Deirdre had lost weight after being shot, and still wore a cast on her right arm. Jackson never varied his workout regimen or diet and had always seemed as much a university professor as a soldier. He wore the suit comfortably. But Lattice was the most obviously diminished. He looked absurd wearing anything but combats. He had been gutted by the response to Deirdre's piece. The title said it all, was the conclusion of innumerable internet commenters. With popular opinion against him, his supporters in the Pentagon had backed away, too, and within days, he hadn't a friend in the army. He reached out to men he had served and fought and bled with and for the first time ever no one would take his calls. He had hoped his “Don't apologize, don't explain, don't deny” approach would work in this instance, as it had so often. But this was just too big.

He was, if anything, the most innocent among them, and he had paid, was paying, the steepest price of all.

Mary Lattice hated Deirdre for different reasons than Sherry Jackson did, but she hated her with a deep ferocity that prevented her from looking away from the woman who had destroyed her husband. The essay about the Foscart massacre, and the headline, splashed across every newsstand, “Not in Front of the Embed,” had been like a bomb going off.
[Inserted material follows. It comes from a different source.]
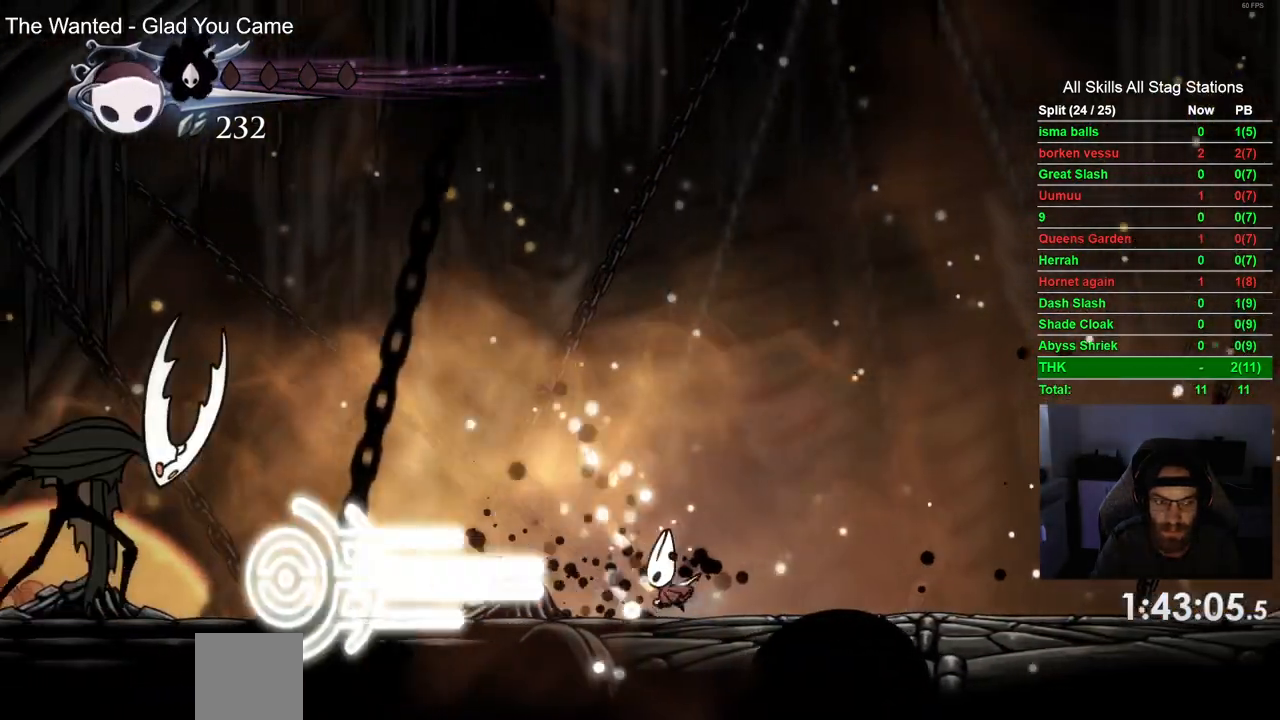
Gameplay with a controller (PlayStation layout); each line is a JSON object with the inputs held at the frame after it. "events" lists button and stick changes between this image and that frame as [ms after this image, input, new state], when the widget could be followed in between.
{"buttons": [], "left_stick": "center", "right_stick": "center", "events": [[283, "DPAD_LEFT", "up"]]}
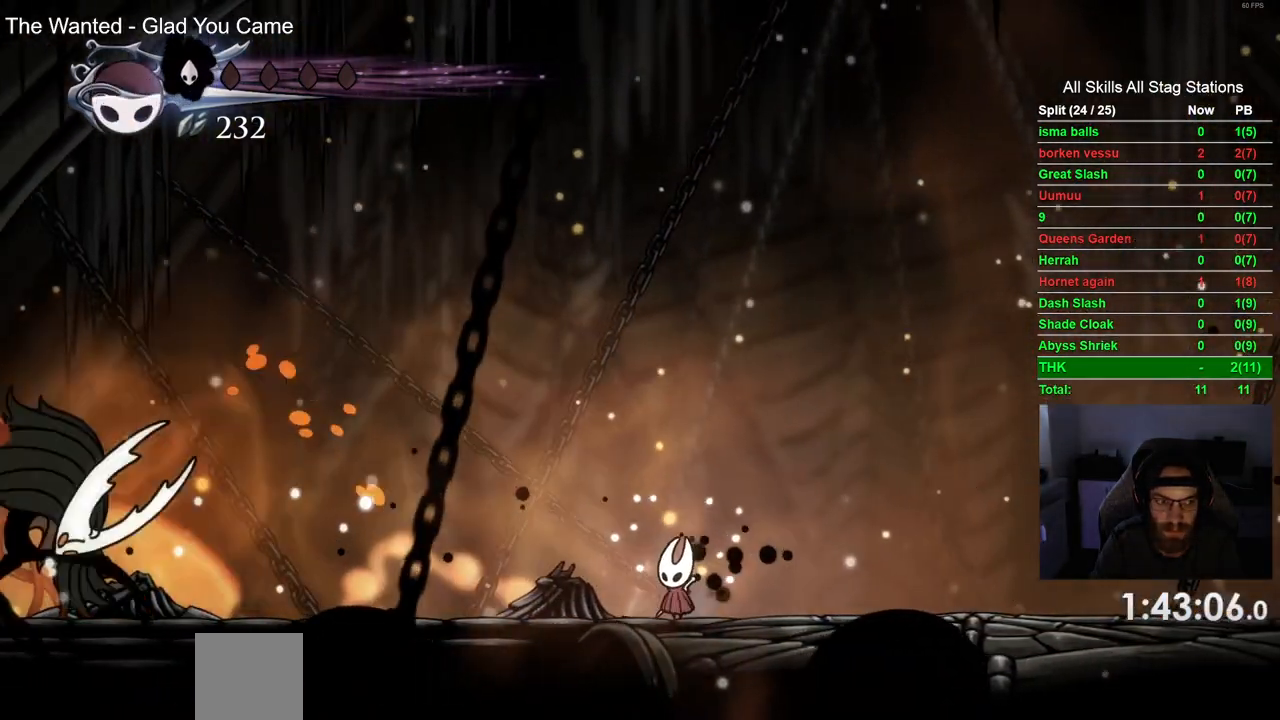
{"buttons": ["CROSS"], "left_stick": "center", "right_stick": "center", "events": [[217, "CROSS", "down"]]}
The day after it appeared, Lattice had been summoned to the White House. When he got to Washington, he met with the president's chief of staff. The secretary of defense and the chair of the Joint Chiefs were left entirely out of the conversation. It didn't matter. The president needed to be seen to be doing this, and not through a committee or at a distance.
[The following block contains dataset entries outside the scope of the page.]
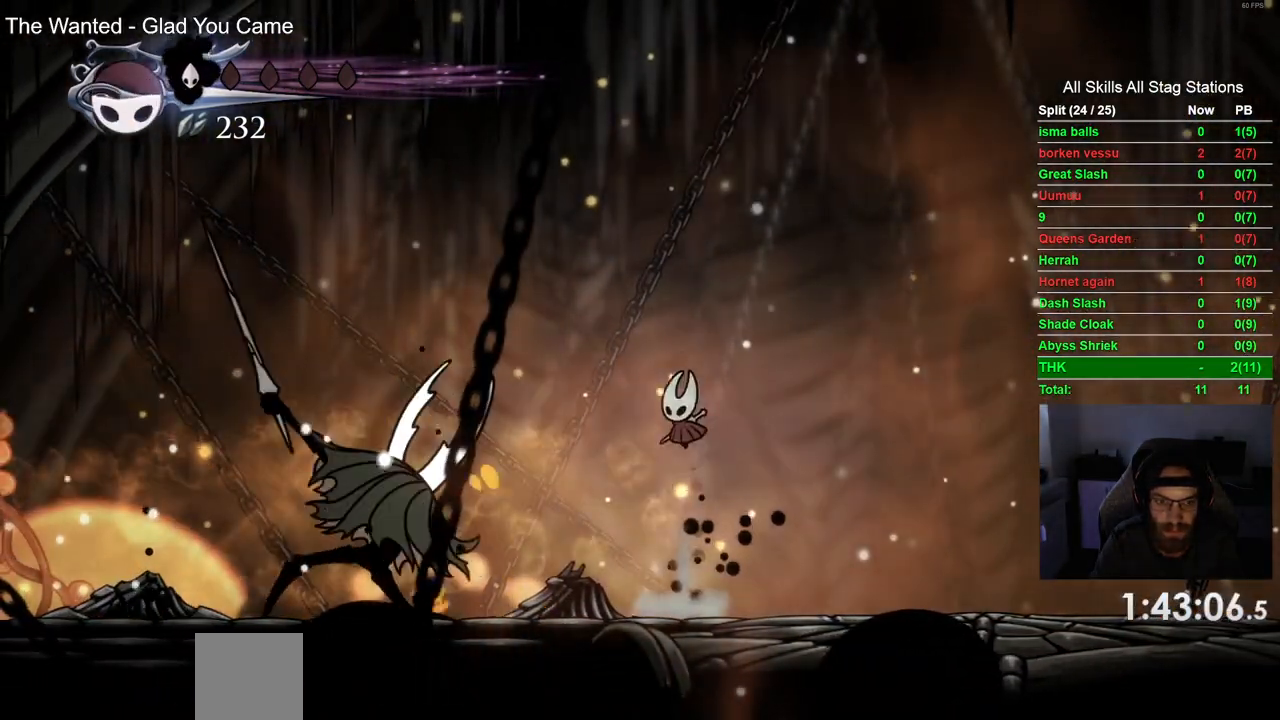
{"buttons": ["CROSS", "DPAD_DOWN", "DPAD_RIGHT"], "left_stick": "center", "right_stick": "center", "events": [[33, "DPAD_DOWN", "down"], [133, "DPAD_LEFT", "down"], [200, "SQUARE", "down"], [450, "DPAD_LEFT", "up"], [450, "SQUARE", "up"], [483, "DPAD_RIGHT", "down"]]}
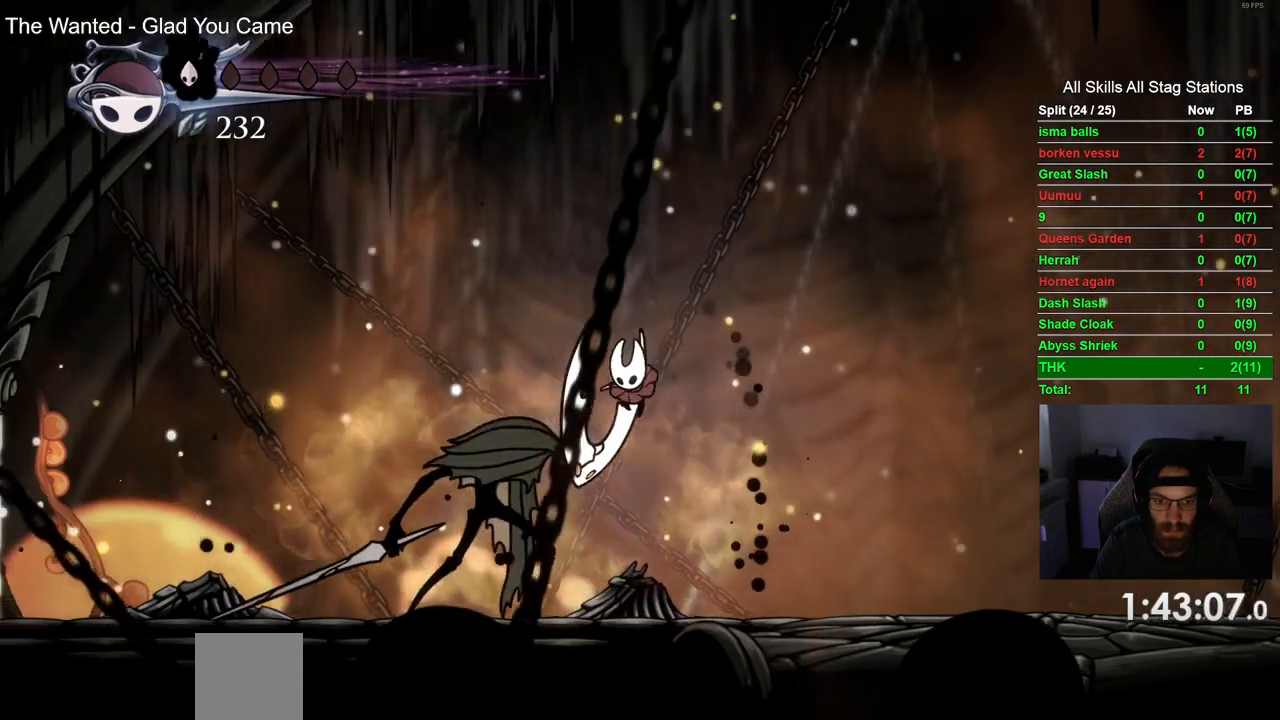
{"buttons": ["SQUARE", "DPAD_RIGHT"], "left_stick": "center", "right_stick": "center", "events": [[67, "CROSS", "up"], [250, "DPAD_DOWN", "up"], [250, "DPAD_LEFT", "down"], [367, "SQUARE", "down"], [400, "DPAD_LEFT", "up"]]}
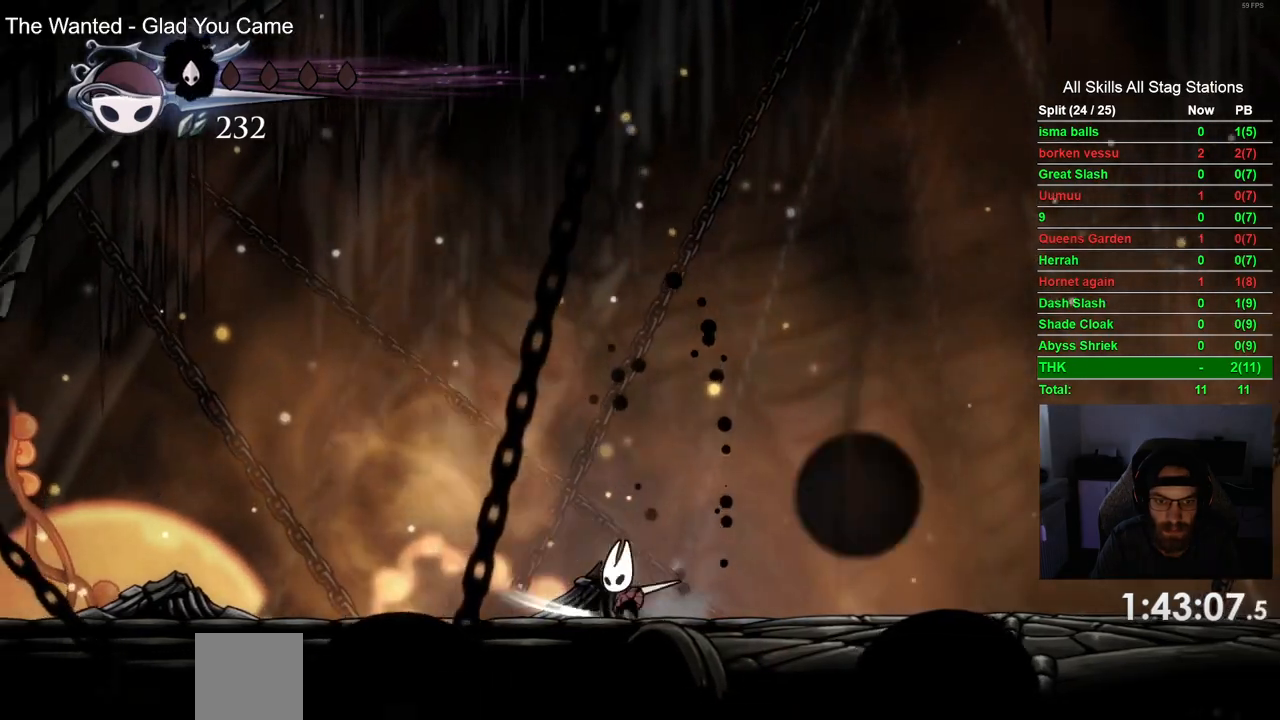
{"buttons": ["CROSS", "DPAD_RIGHT"], "left_stick": "center", "right_stick": "center", "events": [[17, "SQUARE", "up"], [350, "CROSS", "down"]]}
The president also needed to be seen responding to the green-on-blue massacre at KAF, which spelled the end of Jeremy Jackson's military career. Fred Shaw told him and Sherry Jackson that the timing had been perfect. No reasonable voter would view him as personally responsible for the shooting, and would see this as a political firing, for which they would hold the president and his party responsible. Nevertheless. Jeremy Jackson was out of uniform and living in his own house seven days a week for the first time in decades. His wife was conscious of his
diminished stature, and hers. A Super PAC had been started with a large initial contribution from Kellogg Brown and Root, and she met with Fred Shaw nearly daily. Jeremy himself was working on his book, though he had not given her anything to read yet.

—

“Deirdre O'Malley, I'd like to begin with you if I could. The coverage of the recent wars has been a departure from war reporting in previous conflicts. The practice of embedding is new, and some say, not coincidentally, the coverage of these wars and of the military has been much more sympathetic than was seen, for instance, in Vietnam. Has the military played the media in these wars?”
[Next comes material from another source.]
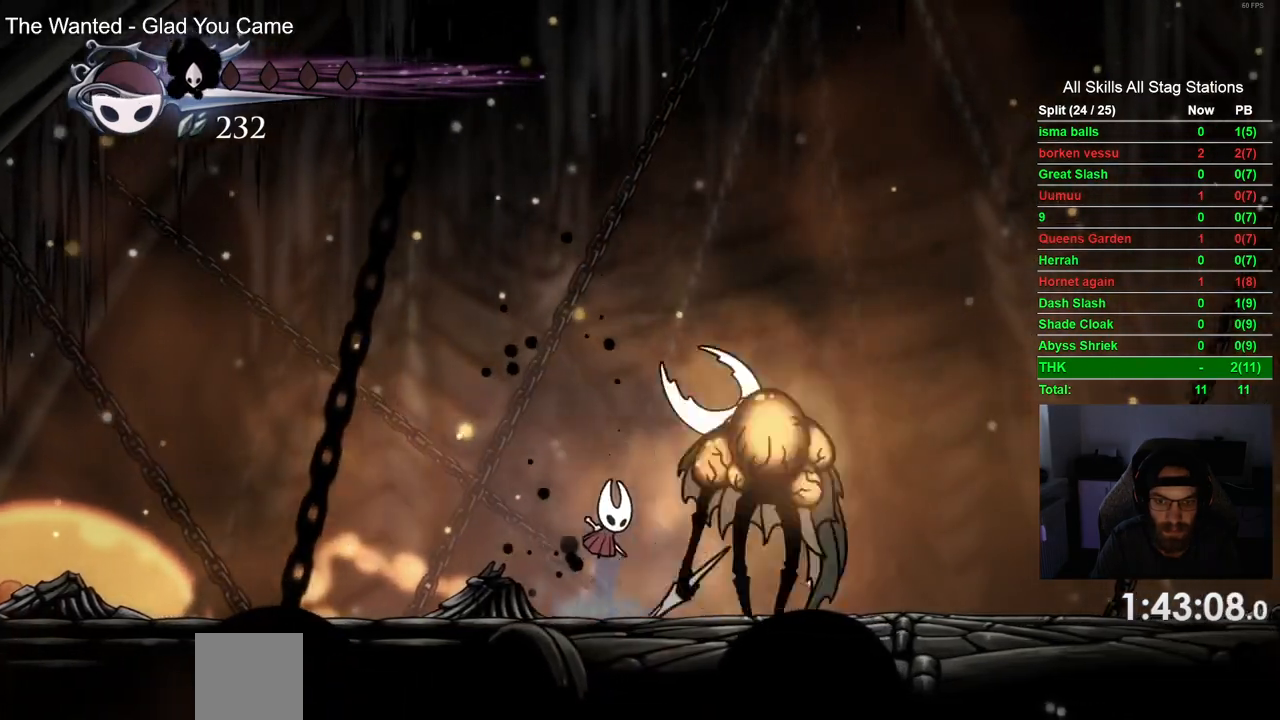
{"buttons": ["DPAD_LEFT"], "left_stick": "center", "right_stick": "center"}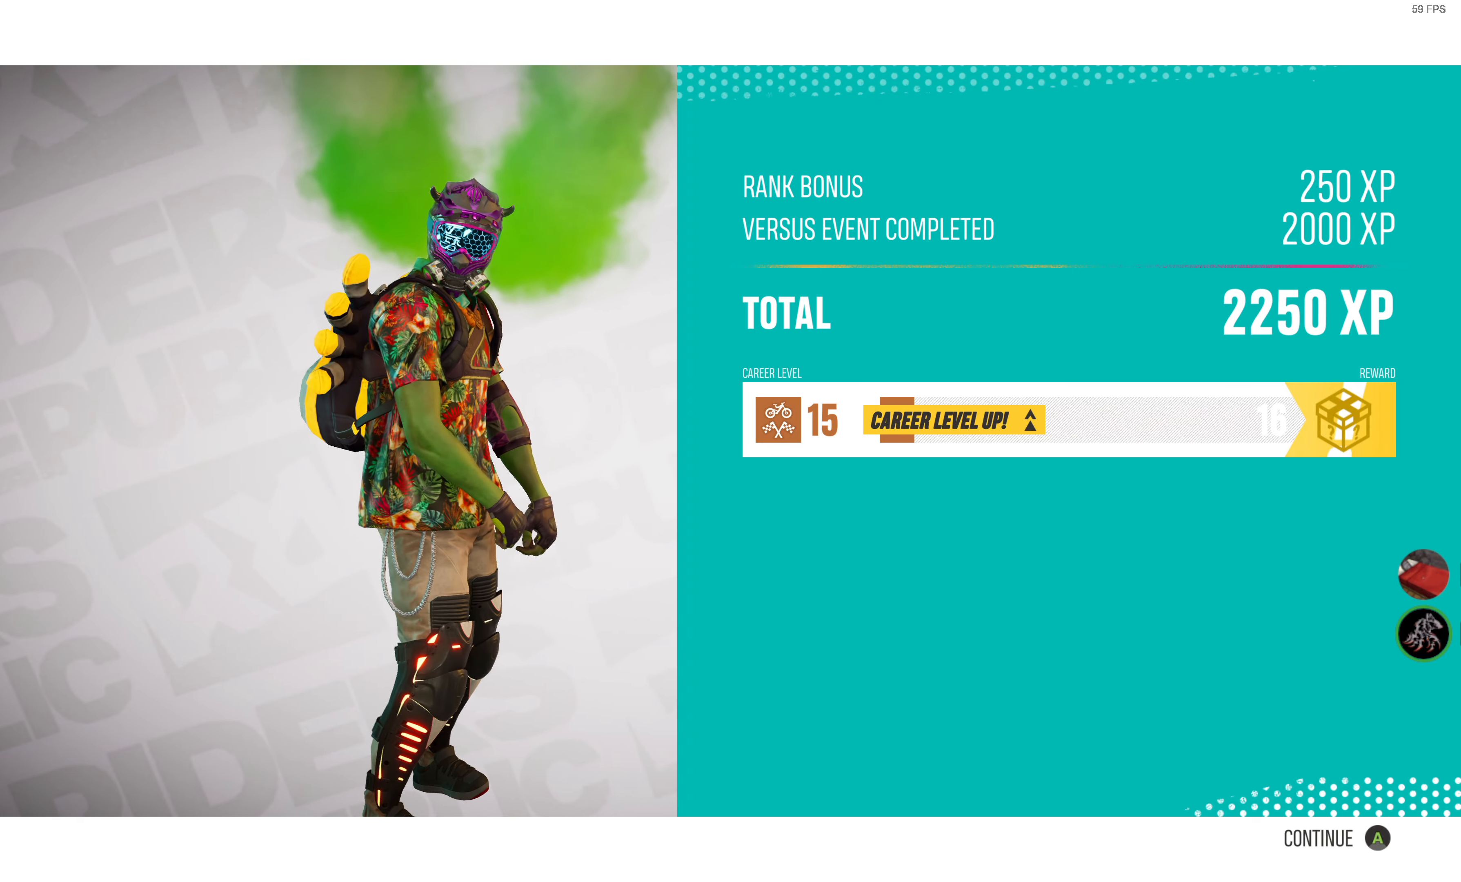
Gameplay with a controller (PlayStation layout); each line is a JSON object with the inputs held at the frame after it. "events" lists button and stick changes between this image and that frame as [ms after this image, input, new state], when the widget could be followed in between.
{"buttons": [], "left_stick": "center", "right_stick": "center", "events": [[416, "CROSS", "down"], [483, "CROSS", "up"]]}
“Great question, Charlie. The war was necessary and remains necessary and however critical we must be, appropriately, of our own conduct, it is important to remember that the enemy is vastly worse. Our nation is at war with mass murderers. With men who throw acid in the faces of girls for the crime of attending school. So if you ask me, do I have opinions about the merit of our wars, the answer is, You bet I do. And I have opinions about the brave men and women taking the fight to those monsters.”

Charlie Rose replied, “But you are among a very small number of journalists that both embedded with the troops and wrote critically about the conduct of the war. Can you give us some insight into the difficulty of the embedded reporter's position?

“Well, I think my own record shows how overblown many of these concerns have become. Reporters are reporters. When we are in the field there is no confusion at all about our role there. We wear different-coloured body armour, our only weapons are our cameras and notepads, and what we are interested in is the story.